We know how an atom is constituted, as we are the knowers of nature. We also know how to fission an atom, blast it apart. It can be said that knowledge can be good to maintain and appreciate harmony, and also to destroy it. So knowledge for a wise man is a great tool for being good, but for an evil man, it is a tool which makes possible tremendous destruction. Thus, knowledge by itself is amoral. There has to be more involved than factual, rational knowledge. The truth that you are seeking to discover is not only a rational truth, it should be a truth which is rich in its content of love. Protagoras, the Greek philosopher says the Knowledge need not necessarily be a virtue. But Socrates says it is and continues to state that “A man who says he know the Absolute Truth and is not virtuous knows only one part of it”. In the Upanishads, this is called knowledge that walks on only one leg.

For the Self to walk on two legs, it must have knowledge and also love; i.e. love for itself. Nature reveals itself in a human self so that it knows it is all, or that it belongs to all. This brings us to the conclusion that, if you are concerned with the happiness of the Self, which binds you to commit yourself to live always for the happiness of all.

Concluding message:
The principle viewed above from the social and the ethical standpoint is here restated in terms of Self-knowledge. The duality that is apparent between the interests of two individuals can be viewed unitively as referring to the self-same central or neutral Self conceived in the context of the Absolute. The Bhagavat Gita (chapter-VI, verse-32) alludes to this way of establishing “sameness” (‘samam’) between the Self and the Cosmos. The dialectical method known to ancient wisdom world-over is implied in the equation of the Self and the non-Self. But over covered and lost in later philosophies. Looking at the verse in a common sense way, we could derive the simpler principle of human equality from it. As the Scottish poet Burns writes “A Man’s a Man for A That”, the principle of equality is at the basis of Western civilization and variously named democracy, socialism or communism. Treating thy neighbor as thyself implies the equation of the Self with the non-Self.

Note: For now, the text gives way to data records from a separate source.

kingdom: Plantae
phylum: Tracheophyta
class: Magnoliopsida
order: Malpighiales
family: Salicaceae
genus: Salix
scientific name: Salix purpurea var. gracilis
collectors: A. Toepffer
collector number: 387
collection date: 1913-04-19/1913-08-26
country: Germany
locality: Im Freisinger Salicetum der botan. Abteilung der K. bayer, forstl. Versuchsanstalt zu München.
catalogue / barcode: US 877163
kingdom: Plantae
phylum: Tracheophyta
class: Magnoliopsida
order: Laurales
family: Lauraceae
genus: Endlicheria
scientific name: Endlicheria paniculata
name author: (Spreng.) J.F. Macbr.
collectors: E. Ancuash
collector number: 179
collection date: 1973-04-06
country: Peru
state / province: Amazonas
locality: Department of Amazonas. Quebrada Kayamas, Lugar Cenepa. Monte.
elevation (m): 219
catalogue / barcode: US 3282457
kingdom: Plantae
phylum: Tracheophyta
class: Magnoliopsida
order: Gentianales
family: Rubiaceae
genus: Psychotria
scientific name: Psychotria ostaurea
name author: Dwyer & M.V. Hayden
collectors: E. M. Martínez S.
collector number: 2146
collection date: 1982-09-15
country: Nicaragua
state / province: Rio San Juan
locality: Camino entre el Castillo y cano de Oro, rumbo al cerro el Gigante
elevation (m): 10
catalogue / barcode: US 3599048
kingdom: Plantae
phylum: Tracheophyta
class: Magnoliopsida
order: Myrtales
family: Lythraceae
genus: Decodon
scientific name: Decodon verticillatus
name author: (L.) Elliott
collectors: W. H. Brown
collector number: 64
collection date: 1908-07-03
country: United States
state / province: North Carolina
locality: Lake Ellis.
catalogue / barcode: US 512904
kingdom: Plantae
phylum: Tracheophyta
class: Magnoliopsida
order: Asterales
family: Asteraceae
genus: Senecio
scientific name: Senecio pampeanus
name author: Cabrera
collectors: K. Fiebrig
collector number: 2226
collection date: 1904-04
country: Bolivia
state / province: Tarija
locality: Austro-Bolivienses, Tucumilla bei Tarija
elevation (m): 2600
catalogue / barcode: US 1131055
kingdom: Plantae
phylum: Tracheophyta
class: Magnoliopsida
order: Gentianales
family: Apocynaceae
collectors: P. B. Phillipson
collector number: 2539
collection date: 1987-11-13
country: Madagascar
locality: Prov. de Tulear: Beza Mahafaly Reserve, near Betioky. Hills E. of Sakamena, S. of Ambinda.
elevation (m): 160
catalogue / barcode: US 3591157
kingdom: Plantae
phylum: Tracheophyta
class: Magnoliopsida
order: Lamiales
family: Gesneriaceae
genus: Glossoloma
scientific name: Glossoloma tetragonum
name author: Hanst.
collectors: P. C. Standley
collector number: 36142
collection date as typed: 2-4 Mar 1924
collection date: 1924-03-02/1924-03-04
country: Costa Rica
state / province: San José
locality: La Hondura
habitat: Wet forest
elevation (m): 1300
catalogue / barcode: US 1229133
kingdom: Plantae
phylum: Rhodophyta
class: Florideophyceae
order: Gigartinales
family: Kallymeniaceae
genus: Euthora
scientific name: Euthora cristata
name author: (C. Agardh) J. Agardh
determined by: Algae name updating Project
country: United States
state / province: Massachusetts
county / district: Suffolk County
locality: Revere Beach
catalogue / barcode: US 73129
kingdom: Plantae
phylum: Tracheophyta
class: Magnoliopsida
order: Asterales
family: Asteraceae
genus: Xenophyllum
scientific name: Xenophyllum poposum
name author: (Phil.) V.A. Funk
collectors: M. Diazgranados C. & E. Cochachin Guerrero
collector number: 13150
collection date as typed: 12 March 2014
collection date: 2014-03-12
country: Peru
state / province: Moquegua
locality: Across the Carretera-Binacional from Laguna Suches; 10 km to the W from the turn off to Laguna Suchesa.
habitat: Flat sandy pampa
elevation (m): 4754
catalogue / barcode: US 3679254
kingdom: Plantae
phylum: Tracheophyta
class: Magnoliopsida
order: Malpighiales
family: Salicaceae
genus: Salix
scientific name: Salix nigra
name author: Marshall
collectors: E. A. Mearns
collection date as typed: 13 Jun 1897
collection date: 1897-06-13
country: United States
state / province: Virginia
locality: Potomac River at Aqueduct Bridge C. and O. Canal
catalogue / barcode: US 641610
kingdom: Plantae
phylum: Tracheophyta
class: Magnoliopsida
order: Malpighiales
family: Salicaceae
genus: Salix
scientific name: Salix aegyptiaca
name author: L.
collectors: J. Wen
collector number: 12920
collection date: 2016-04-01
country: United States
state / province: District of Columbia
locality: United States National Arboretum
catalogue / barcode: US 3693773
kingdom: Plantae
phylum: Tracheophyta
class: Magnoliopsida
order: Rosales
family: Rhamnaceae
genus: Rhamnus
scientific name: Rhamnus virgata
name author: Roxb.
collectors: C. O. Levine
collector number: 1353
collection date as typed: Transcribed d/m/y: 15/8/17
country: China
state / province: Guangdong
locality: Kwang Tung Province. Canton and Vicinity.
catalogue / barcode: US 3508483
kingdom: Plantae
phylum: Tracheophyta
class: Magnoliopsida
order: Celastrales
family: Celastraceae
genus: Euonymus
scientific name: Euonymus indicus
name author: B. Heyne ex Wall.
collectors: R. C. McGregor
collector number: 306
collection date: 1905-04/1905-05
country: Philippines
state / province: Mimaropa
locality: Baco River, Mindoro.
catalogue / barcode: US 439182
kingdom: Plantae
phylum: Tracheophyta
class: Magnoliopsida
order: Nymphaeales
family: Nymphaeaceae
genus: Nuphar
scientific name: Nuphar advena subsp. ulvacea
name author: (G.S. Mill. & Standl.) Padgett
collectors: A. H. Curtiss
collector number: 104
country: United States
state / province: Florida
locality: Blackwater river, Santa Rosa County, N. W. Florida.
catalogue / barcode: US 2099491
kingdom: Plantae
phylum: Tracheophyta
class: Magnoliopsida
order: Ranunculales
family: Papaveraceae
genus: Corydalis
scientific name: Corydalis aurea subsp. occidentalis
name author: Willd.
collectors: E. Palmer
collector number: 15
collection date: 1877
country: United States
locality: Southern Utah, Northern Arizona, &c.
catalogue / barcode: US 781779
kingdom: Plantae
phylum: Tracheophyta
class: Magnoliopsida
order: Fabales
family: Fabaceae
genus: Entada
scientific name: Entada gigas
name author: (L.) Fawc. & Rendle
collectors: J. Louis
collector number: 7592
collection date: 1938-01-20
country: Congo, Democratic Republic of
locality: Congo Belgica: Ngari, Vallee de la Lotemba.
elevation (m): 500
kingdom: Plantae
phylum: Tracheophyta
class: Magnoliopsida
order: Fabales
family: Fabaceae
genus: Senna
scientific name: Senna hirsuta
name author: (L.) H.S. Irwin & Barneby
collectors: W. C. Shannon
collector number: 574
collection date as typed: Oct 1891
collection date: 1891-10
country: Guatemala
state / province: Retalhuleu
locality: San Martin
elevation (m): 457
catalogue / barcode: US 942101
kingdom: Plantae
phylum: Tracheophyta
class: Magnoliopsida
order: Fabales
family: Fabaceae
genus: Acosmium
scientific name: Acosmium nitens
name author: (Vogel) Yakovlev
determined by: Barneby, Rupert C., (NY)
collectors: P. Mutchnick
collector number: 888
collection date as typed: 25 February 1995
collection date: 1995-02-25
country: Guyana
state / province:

The one you love most is your own Self. If you truly know your Self, it is not confined to your body, it permeates all beings. Your life should be a consecrated life, dedicated to the happiness of all. That is why the previous verses said that such a person, whether he is healthy or not, all day, all night, whatever he does is motivated to make life a little brighter for others, to bring a little more light on things which are concealed, to make a little more harmony whether is chaos and disorder. This is Narayana Guru’s very basic fundamental of social ethics, which is based on Self-realization. Realization and doing good are not two separate things, they are one and the same.